College Council Decides to Improve Advising


Faculty met in McMahon 109 for the third College Council meeting. (Charlie Puente/The Observer)


Fordham College at Lincoln Center (FCLC) held its third College Council Board meeting of the semester on Dec. 1. FCLC’s dean, the Rev. Father Robert R. Grimes, S.J., led the meeting and said that  one of its main areas of focus was to improve student experiences when meeting with their advisors during general advising sessions.

Faculty met in McMahon 109 for the third College Council meeting. (Charlie Puente/The Observer)

According to Grimes, this was a request from FCLC’s United Student Government (USG). Problems occurred when students complained to USG and gave statements on how the faculty provided incorrect information during advising sessions. Grimes said that if this is not fixed, it could pose a serious threat to current and incoming students who are trying to graduate.

“I do think academic advising is very important, especially in research,” Grimes said. “I’d like to contact each department when assigning advisers, so that we get a sense of what’s going on.”

While it is certain that there is an advising dilemma at FCLC, some professors like Andrew Foster, a classics professor and freshmen adviser, said that he believes now is the time for students to do more research on their part when seeking academic guidance.

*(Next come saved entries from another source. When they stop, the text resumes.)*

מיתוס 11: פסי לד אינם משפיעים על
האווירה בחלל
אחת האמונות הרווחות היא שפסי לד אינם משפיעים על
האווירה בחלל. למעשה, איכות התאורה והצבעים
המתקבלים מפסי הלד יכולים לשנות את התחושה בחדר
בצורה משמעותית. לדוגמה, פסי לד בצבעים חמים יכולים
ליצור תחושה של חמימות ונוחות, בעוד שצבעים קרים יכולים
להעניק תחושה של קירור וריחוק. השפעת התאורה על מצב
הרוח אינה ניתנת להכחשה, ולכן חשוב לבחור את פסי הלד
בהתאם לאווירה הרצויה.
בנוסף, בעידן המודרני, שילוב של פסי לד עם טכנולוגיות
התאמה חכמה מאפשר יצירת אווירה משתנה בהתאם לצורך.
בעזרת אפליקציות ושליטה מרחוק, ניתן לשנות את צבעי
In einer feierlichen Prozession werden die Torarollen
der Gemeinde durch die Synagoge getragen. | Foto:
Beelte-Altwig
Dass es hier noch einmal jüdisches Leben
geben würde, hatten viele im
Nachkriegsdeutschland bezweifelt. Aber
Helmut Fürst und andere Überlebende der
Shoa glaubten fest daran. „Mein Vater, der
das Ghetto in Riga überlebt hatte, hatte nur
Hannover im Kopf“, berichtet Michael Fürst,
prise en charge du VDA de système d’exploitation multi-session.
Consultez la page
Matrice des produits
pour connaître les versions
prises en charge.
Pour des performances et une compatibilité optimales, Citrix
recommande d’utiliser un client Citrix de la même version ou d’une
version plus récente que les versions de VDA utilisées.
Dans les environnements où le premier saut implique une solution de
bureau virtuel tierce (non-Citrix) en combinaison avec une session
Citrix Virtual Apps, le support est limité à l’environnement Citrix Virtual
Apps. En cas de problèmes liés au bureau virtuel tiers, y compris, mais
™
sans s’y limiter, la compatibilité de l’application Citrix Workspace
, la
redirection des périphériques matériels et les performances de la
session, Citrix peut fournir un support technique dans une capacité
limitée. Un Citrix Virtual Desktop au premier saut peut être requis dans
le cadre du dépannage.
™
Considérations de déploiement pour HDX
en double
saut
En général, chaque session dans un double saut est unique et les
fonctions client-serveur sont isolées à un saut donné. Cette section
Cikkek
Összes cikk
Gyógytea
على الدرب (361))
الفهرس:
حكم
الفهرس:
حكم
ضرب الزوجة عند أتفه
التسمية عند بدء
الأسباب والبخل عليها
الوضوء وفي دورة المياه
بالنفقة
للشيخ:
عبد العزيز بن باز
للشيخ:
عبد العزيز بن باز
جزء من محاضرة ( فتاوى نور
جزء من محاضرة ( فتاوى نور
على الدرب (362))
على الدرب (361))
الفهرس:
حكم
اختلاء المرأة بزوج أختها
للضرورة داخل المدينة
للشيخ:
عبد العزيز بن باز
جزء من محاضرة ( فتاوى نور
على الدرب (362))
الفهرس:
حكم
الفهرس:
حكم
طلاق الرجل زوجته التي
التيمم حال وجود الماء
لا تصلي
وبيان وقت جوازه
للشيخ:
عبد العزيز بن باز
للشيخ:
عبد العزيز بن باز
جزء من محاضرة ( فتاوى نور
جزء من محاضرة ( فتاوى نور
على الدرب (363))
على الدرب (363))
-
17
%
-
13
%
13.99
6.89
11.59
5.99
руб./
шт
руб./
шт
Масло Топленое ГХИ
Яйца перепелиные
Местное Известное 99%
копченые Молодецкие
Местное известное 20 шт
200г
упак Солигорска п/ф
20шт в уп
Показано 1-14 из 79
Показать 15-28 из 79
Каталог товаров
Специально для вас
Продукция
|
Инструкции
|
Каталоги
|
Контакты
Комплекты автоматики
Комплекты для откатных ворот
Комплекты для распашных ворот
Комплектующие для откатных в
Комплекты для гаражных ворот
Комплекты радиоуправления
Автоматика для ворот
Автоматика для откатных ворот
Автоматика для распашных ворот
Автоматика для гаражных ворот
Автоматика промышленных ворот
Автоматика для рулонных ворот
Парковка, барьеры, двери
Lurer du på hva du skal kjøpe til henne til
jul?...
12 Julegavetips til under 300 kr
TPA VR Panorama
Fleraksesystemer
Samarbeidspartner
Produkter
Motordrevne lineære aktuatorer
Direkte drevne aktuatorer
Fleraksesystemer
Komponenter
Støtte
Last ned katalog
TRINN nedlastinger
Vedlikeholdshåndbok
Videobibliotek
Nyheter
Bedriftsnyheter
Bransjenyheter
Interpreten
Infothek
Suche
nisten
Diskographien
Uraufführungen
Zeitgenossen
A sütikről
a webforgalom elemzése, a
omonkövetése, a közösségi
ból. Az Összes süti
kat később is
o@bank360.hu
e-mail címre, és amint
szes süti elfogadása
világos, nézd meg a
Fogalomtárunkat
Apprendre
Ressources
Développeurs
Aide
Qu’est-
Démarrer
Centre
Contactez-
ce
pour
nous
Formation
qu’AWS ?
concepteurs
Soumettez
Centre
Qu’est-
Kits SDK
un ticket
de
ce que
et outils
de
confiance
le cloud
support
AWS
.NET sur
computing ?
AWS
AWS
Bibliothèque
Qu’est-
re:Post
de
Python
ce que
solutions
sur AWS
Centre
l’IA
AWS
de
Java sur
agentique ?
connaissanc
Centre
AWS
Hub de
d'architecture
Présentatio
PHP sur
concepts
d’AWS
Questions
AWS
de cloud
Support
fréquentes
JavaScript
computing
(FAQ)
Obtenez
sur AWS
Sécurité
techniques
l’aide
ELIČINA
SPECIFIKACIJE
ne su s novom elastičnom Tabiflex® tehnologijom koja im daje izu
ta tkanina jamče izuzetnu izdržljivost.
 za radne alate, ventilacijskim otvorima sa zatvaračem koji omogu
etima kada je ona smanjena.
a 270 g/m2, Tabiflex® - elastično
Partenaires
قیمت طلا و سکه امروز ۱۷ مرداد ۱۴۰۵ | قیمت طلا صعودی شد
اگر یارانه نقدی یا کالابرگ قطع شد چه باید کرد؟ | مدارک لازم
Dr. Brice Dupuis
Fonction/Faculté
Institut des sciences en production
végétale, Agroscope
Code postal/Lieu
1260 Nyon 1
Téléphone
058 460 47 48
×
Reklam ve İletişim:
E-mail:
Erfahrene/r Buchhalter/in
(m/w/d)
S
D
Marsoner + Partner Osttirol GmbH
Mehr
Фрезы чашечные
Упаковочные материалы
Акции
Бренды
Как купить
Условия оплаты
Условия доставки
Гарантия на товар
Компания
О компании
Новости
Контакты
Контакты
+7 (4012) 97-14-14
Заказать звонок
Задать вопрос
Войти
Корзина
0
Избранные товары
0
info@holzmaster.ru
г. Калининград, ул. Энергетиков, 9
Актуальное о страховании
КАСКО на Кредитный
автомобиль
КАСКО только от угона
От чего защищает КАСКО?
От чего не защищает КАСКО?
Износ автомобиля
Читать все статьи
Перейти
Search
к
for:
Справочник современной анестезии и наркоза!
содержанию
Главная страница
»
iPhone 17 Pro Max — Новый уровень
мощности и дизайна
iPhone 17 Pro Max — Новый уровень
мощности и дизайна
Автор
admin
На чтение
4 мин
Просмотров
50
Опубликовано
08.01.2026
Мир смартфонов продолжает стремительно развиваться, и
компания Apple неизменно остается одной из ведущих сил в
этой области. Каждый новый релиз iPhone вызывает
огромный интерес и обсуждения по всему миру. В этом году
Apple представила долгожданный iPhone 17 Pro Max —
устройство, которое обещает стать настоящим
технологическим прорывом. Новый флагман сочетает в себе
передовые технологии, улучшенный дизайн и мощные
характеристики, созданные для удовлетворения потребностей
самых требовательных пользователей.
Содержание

“At some point, students need to take ownership for their own studies,” Foster said. “Part of becoming an adult is taking responsibility for your own education and to stop expecting me to do everything for you.”

Foster said that he encourages students to see the bond between them and their professors as a partnership.” “Students need to come better prepared,” Foster said. “If you come in with a blank slate knowing nothing, then we’ll have to start from there.”

Despite some negative feedback, one student agreed. Rebecca Nicoletti, FCLC ’13, and member of USG, said that this is something that needs to be worked on. “I just love the idea of advisers explaining to students that they don’t know everything, because the freshmen coming in won’t expect that,” Nicoletti said. “I’d like it if it’s more visible that the advisers aren’t the only ones there.”

In regards to advising within the major, several professors believe the task has been made even easier with the help of DegreeWorks. DegreeWorks is a scholastic program online founded to aid students in understanding the requirements for their respective major. DegreeWorks comes outfitted with various devices to track a person’s academic progress. Most, if not all advisers at FCLC integrate it when talking with students. “I think DegreeWorks is amazing,” Foster said. “I can just pull up your profile like that and work my way up.”

Leonard Nissim, a mathematics professor, also found DegreeWorks to be very helpful, especially its ‘What If’ function.

Although professors are impressed with the program’s effectiveness, students on the other hand are frustrated with DegreeWorks and think it is prone to complications. Chris Chromey, FCLC’ 12, said, “DegreeWorks is a fantastic tool, but it has its limits.”